Max Planck Institute for the History of Science

( Completed: 2011)

Experimenting with Life’s Potential: The Bio-Politics of Nutrition

Robyn Smith

I suggest that the social sciences can use the data of the life sciences to inform and nuance our understanding of 'bodies'. I will suggest that a history of the vitamin concept will reveal a source of complexity in life and suggest further that such allows a re-formulation of the problems of our bodies as nutritional bodies. That is, I suggest that we use the concept of the vitamins, as developed in biology, to complexify our sense of life and therefore to pose new problems for thinking ourselves as embodied subjects. I suggest that with the acquired knowledge of the science of vitamins, the body of the social sciences is further nuanced, further articulate and articulated.

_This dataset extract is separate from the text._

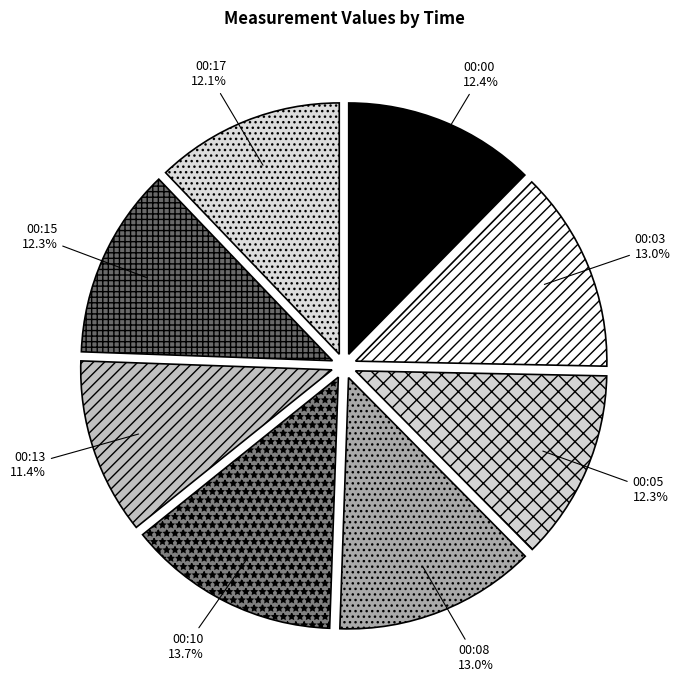

Do 00:08 and 00:05 together represent more than half of the pie?

No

The insertion of this biological data into the social sciences requires a re-problematization within the social sciences and this re-problematization can be characterized as experiment as it is a site at which the embodied subject becomes increasingly differentiated. By inserting the vitamin concept into our analysis of ourselves as nutritional subjects our individuation as nutritional subjects is complexified.

Such experimentation is crucial to a vital social science precisely insofar as creativity and the production of new social relations are essential to the development of bio-politics. Experiments with the vitamins in the social sciences will allow the social sciences to counter overly hasty simplifications of the body emerging from the natural sciences. Such experimentation within the social sciences will allow for the development of more than one account of the same phenomena and will therefore contribute to what Bruno Latour refers to as an arsenal against the insidious development of bio-power. As against a reductionist account of ourselves as nutritional subjects, an experiment with vitamins, by social scientists will thus enable us in the development of new relations of bio-politics.